The last of the big bouquets from Benjamin's work had begun to wither away so have dismantled it, thrown away the dead stuff and the trappings. I cut out a half dozen of the sturdiest survivors, calendulas, carnations and Peruvian lilies, and put them into a small vase.  White flowers are so lovely. 

The kitchen is adrift with opened bags of chips, many used drinking glasses, unused food...all may now be thrown away or tidied up as appropriate.

The cat gave me one desperate look..."What, left again?"....and went out to the yard to contemplate his future with an old lady.

I am left like a stranded shell on the beach. That    is not said for sympathy nor effect.  It is just true of  how I feel.  My husband's ashes are in the living room in a plastic box inside a pink plush drawstring bag.  I feel the effects of no funeral, no ceremonial; he should have had one.

My only choice right now and my only obligation is whether or not to go up to church.  Guess I will, though I don't much want to.  Don't much not want to either.  Stranded shells don't have much thinking or yearning going on.  YAZZYBEL

Monday, August 5, 2013

The Mystery of Relationships

Good afternoon.

My husband died on July 24, just twelve days ago as I count it on my fingers. I have been in a white fog since, in most respects. 

I have cried but little, but since I was exhausted by the time he died, and sick from running back and forth and sitting in bad hospital air, I have been choking and coughing instead.  I told someone, "I have been coughing out my grief....," and it seems that that's what it is.

I have had company ever since Theodore died. My sons have been so good to come and straighten old mom out.  And they have been needed.  Now the one who came first is gone, and the one who came second is still here.  His seventeen year old daughter is coming tomorrow.  Two of my sisters came as they'd planned long ago, to take some family things allocated to them, and left again within twenty four hours. 

But when I think of my husband, I wonder--who is it who died?  What happened?  Whom did I live with all those years, suffer with and from all those years, travel with, enjoy life and love with over the years..who was he?
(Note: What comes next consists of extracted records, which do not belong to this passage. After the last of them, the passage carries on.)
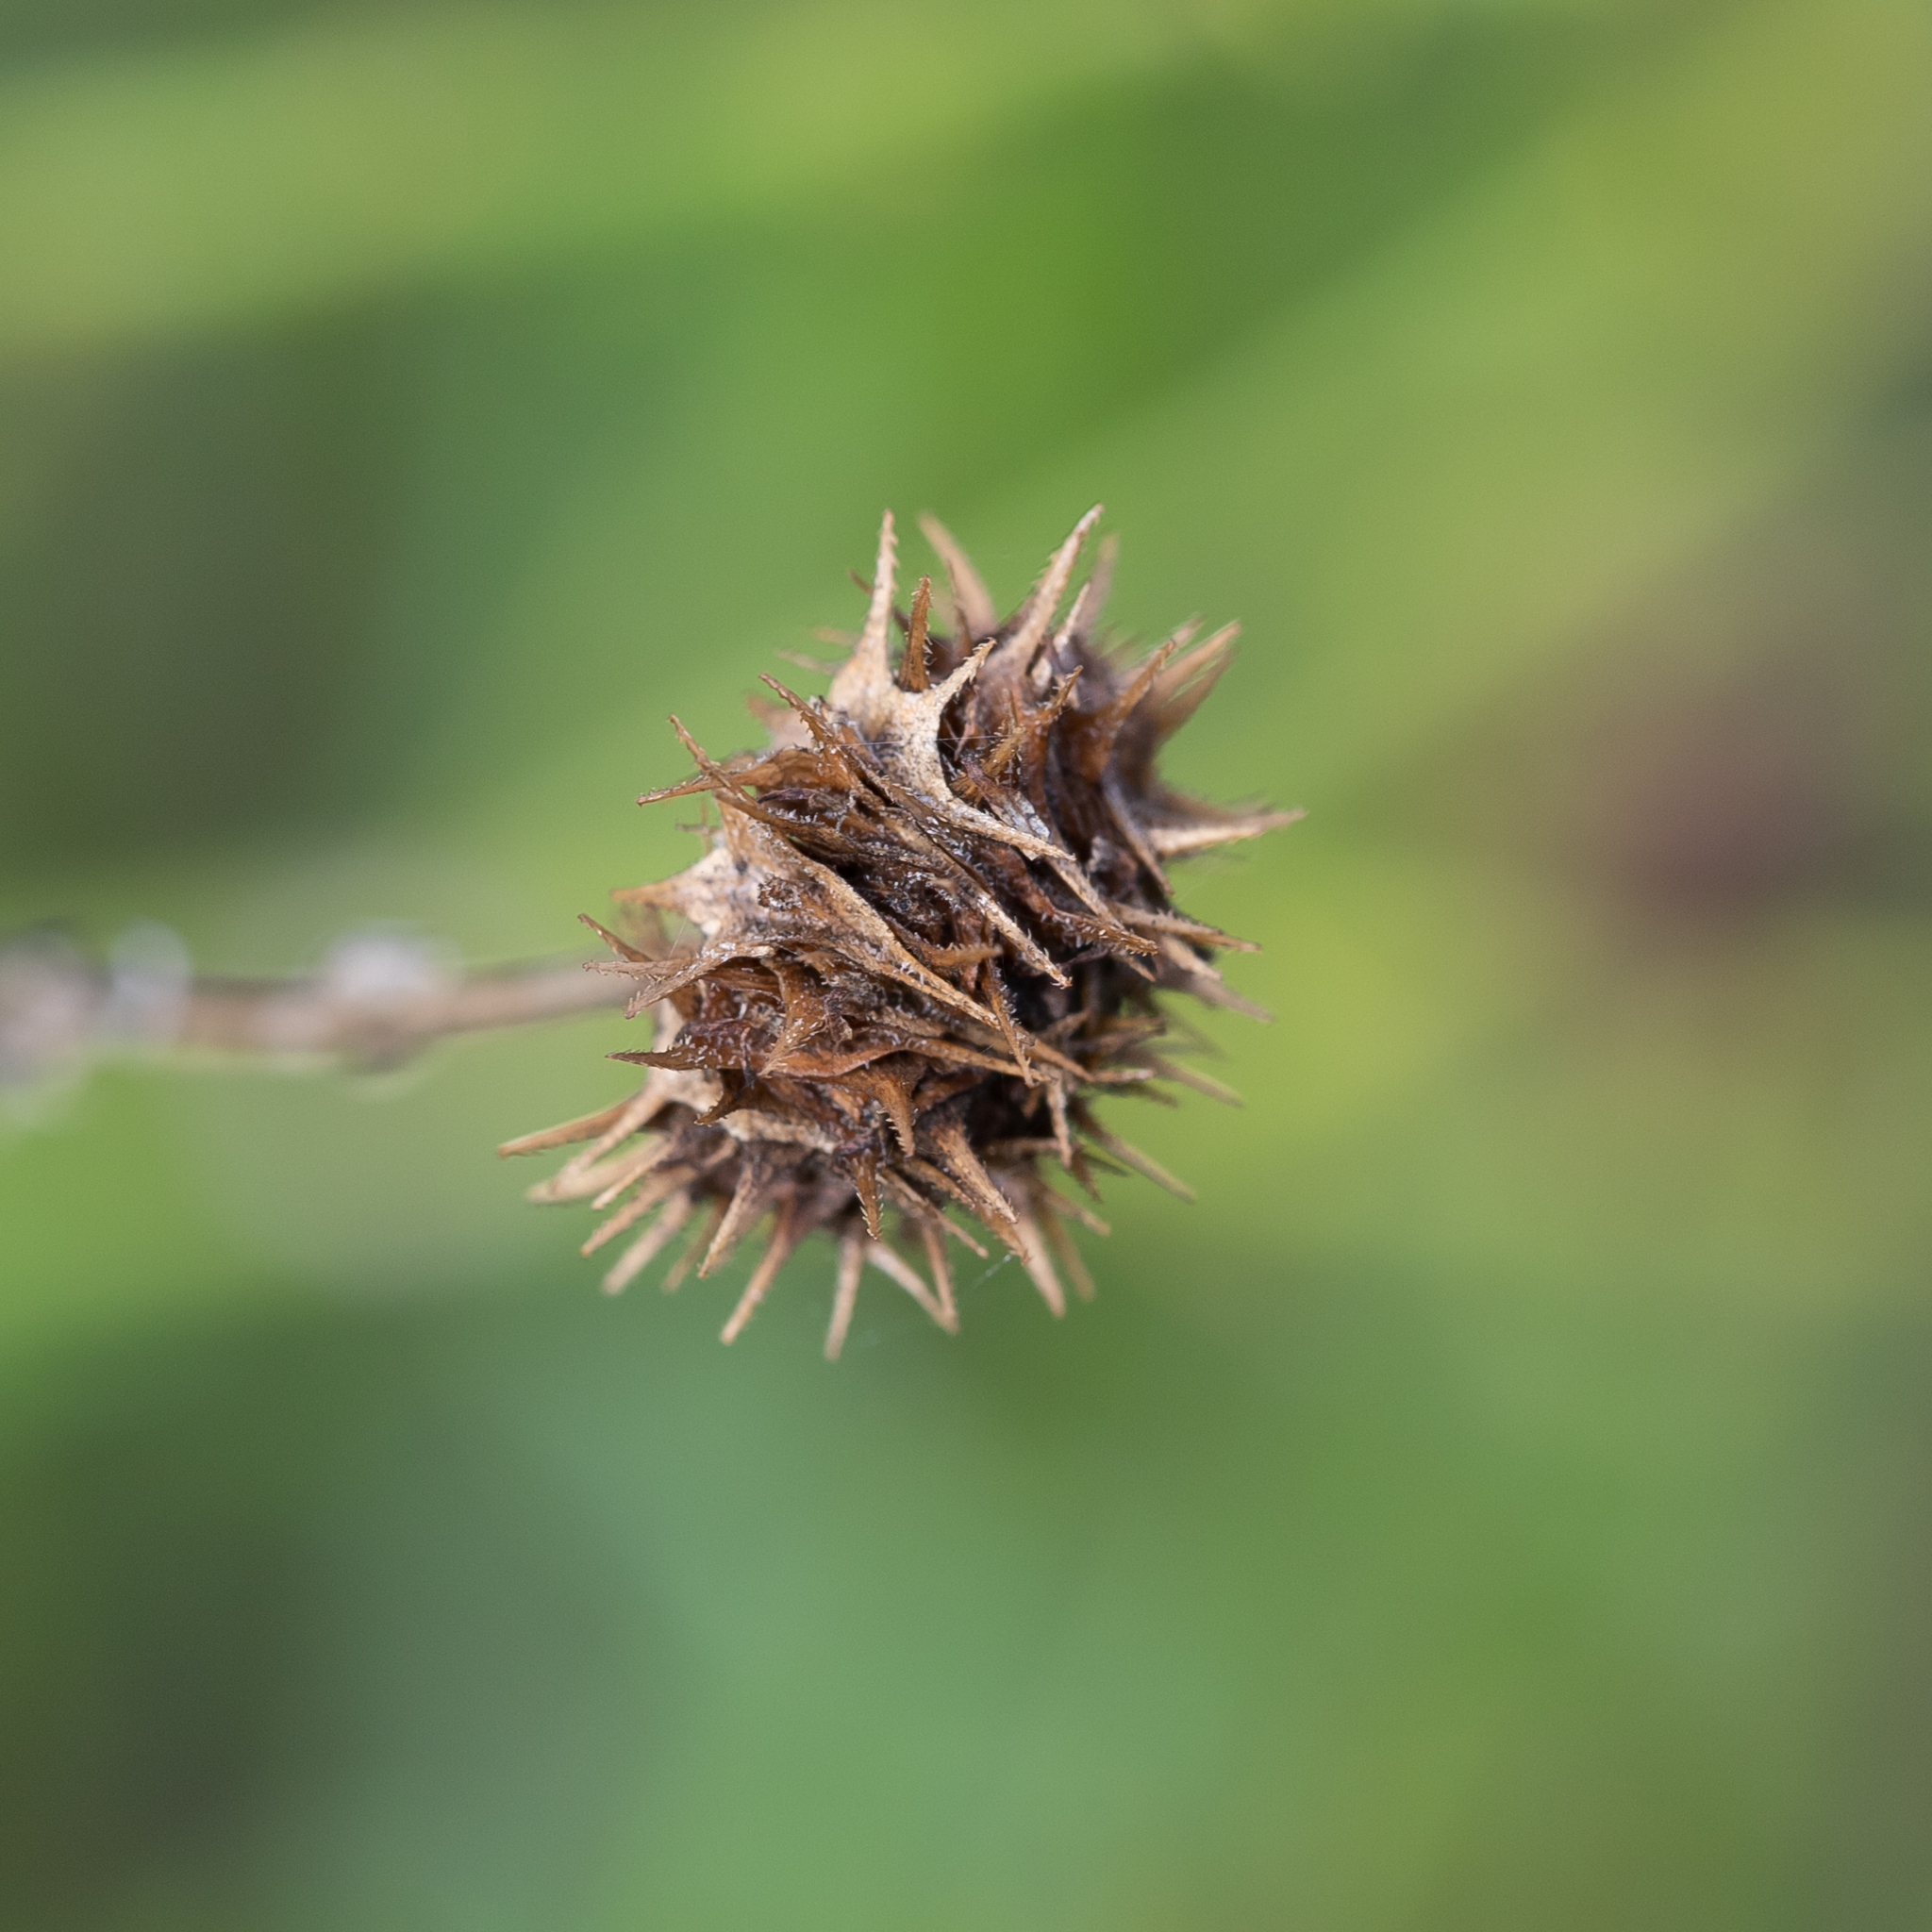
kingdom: Plantae
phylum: Tracheophyta
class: Magnoliopsida
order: Asterales
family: Asteraceae
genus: Calotis
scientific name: Calotis erinacea
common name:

We are born into life in these rather tidy packages, and the being within us tends to get mixed up with the package and the packaging...within our forms are these mysterious beings whom we may never know, whom we may never have understood any better than we really understand ourselves (excuses aside!).  My husband was so many people, so many different images, so many different temperaments, talents, strengths and bewilderments...Just try to write an obit for your nearest and dearest.  Who was that person?  He was so deeply aloof in a lot of  his personality...I don't think anyone could ever have got in there ever in some parts of him.  His dislikes were so firm, his likes and loves as well...but still, could he or any other person be pinpointed?  That is why we write fiction, I guess.  Reality is too difficult.
Too elusive.  Too unknowable, unfathomable.  That just must be true of every person.  Mysteries, all of us. Mysteries in our creation and our existence at all...who are we?? 
    
I must confess that I do not know....Does anybody?